▶ GIVEN INFORMATION:

★ ★ ★ ★

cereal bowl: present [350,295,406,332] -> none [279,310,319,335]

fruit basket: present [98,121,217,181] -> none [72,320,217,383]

★ ★ ★ ★

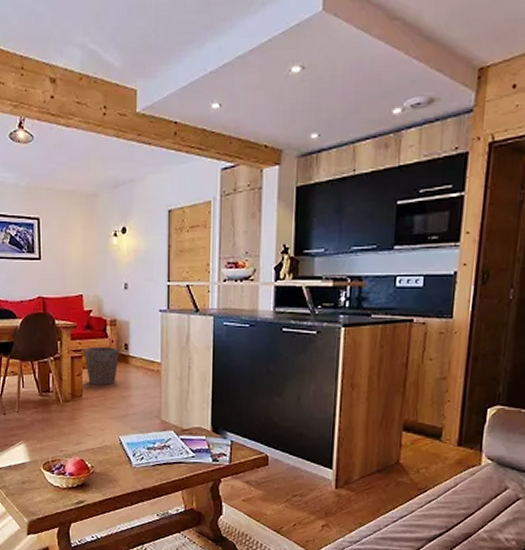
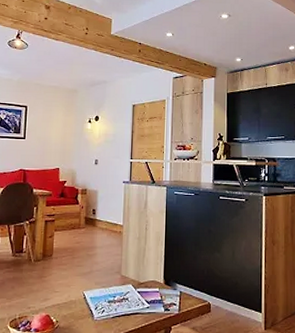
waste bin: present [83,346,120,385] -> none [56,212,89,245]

★ ★ ★ ★

▶ TASK STATEMENT:
Taking the listing above as the source, transcribe only the lines starting at the line with "cereal bowl: present" and going through the line with "fruit basket: present", unaltered and with both ends included.

▶ ANSWER:
cereal bowl: present [350,295,406,332] -> none [279,310,319,335]

fruit basket: present [98,121,217,181] -> none [72,320,217,383]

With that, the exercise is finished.